En ce qui concerne l’étude de certaines indications chez l’enfant, une exception notable est à souligner : la rispéridone. Cette molécule a fait l’objet de nombreuses études contrôlées randomisées chez l’enfant dans les troubles du comportement associés au retard mental (quatre études) ou aux troubles envahissants du développement (cinq études) ayant conduit à une AMM dans cette indication. Enfin, trois autres études ont été conduites dans le syndrome de Gilles de la Tourette (Jensen et coll., 2007). La rispéridone est du coup l’antipsychotique atypique de première intention chez l’enfant.

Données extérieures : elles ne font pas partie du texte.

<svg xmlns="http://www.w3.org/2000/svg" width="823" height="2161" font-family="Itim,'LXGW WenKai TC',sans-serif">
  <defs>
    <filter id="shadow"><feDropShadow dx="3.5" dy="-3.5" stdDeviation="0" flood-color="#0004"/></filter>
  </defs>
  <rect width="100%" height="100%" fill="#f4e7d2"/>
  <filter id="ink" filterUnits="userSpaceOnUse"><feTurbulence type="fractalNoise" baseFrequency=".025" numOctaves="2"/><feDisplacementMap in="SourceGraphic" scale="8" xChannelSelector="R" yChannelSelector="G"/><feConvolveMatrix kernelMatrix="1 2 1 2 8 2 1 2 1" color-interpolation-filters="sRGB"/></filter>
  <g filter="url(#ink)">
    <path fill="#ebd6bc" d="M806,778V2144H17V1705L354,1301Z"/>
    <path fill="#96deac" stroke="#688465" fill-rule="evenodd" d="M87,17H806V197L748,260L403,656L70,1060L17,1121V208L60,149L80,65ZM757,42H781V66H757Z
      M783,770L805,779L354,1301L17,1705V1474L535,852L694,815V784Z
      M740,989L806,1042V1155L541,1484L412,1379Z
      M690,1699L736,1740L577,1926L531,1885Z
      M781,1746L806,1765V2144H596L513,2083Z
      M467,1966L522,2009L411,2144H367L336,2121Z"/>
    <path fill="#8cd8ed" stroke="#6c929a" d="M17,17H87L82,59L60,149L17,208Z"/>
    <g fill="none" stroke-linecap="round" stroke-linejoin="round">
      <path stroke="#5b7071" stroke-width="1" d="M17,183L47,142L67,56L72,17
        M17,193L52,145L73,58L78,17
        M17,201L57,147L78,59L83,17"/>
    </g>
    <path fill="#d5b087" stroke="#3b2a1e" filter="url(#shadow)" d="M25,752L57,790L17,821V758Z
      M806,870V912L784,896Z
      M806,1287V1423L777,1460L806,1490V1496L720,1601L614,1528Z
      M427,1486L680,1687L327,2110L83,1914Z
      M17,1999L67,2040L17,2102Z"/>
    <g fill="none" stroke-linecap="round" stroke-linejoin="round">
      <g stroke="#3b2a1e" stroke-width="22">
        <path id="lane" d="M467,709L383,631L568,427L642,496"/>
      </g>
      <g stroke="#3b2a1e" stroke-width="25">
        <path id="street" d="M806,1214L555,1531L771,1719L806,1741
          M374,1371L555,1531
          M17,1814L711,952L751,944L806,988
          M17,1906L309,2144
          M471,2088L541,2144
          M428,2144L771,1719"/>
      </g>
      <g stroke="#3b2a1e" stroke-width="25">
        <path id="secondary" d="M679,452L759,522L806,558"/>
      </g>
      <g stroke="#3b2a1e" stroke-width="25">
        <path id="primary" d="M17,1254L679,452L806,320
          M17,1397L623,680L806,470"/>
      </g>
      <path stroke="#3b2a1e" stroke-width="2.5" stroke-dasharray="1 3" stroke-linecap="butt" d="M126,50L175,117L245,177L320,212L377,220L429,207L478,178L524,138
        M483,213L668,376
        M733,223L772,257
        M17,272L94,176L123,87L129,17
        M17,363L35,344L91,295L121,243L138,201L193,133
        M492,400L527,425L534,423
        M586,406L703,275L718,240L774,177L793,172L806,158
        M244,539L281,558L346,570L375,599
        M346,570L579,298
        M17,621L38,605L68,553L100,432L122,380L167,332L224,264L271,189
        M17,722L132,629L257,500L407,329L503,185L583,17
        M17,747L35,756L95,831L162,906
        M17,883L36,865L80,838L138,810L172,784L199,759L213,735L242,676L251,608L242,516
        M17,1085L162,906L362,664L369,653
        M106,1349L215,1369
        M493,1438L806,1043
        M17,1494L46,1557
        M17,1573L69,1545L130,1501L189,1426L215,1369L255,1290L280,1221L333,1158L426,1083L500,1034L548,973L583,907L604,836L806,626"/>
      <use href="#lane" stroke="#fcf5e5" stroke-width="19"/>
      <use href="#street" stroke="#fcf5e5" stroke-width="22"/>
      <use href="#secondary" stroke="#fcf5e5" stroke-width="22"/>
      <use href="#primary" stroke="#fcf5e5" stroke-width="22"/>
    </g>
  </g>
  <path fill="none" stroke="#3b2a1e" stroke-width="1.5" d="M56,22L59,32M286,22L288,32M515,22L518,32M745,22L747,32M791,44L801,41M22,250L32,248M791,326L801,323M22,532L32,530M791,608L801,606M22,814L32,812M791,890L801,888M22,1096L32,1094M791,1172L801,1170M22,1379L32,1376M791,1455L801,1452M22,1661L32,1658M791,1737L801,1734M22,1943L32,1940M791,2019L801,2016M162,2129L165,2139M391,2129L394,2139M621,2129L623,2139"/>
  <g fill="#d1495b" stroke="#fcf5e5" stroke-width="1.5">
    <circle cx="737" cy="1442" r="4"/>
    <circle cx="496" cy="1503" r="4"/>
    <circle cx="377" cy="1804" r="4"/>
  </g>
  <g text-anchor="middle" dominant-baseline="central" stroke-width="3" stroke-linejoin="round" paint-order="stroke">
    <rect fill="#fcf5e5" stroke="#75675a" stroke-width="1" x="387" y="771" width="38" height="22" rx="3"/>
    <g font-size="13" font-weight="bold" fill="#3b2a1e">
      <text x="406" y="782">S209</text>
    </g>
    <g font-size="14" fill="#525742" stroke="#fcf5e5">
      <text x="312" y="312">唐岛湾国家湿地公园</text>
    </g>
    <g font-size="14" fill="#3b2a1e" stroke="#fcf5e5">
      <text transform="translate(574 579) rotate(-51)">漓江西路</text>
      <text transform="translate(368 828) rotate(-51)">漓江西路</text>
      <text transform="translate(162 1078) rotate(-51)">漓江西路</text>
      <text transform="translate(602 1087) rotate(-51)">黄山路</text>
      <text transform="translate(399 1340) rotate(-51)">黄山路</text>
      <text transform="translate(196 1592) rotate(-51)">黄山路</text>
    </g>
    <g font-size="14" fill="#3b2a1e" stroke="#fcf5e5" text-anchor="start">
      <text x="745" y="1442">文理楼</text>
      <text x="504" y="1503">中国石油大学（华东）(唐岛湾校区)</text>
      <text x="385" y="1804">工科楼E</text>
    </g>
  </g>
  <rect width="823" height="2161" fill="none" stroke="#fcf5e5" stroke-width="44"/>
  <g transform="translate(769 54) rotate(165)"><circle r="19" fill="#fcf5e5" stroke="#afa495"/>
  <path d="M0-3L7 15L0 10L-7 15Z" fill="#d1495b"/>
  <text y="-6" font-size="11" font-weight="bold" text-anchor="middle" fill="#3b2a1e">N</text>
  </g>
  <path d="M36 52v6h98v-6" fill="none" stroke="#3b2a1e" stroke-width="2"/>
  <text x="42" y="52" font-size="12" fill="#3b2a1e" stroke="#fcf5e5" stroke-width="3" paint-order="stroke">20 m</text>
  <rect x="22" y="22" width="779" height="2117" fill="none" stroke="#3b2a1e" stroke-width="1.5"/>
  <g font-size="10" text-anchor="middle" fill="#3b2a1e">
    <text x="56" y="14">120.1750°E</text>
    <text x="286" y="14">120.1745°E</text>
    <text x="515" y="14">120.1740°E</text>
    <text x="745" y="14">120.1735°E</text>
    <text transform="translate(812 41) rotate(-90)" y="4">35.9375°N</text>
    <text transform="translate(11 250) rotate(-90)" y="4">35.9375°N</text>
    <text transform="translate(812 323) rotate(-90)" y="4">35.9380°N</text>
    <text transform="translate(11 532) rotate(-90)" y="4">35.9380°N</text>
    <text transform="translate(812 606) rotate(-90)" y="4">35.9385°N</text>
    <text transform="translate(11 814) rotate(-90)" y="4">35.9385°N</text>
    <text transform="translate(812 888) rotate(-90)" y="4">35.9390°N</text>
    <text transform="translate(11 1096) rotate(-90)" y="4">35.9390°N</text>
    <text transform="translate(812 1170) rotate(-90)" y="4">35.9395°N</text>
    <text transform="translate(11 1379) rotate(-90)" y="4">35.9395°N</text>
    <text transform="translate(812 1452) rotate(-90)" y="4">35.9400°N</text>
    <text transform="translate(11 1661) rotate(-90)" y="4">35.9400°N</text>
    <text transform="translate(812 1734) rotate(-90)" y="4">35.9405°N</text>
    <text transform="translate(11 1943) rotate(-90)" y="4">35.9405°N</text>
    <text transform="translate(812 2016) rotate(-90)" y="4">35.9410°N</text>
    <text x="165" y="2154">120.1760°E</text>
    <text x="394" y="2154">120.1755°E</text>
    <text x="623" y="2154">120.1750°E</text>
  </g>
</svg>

Effets secondaires des antipsychotiques
Principaux effets secondaires
Enfin, tout neuroleptique peut entraîner après une prise prolongée des mouvements anormaux tardifs (Charfi et coll., 2004). Les mouvements anormaux dyskinétiques touchent préférentiellement la bouche chez le sujet âgé (dyskinésies bucofaciales) et le tronc chez le sujet jeune (dystonies axiales). Elles sont rares chez l’enfant et l’adolescent mais peuvent se rencontrer en particulier chez le garçon. Elles persistent souvent à l’arrêt du traitement.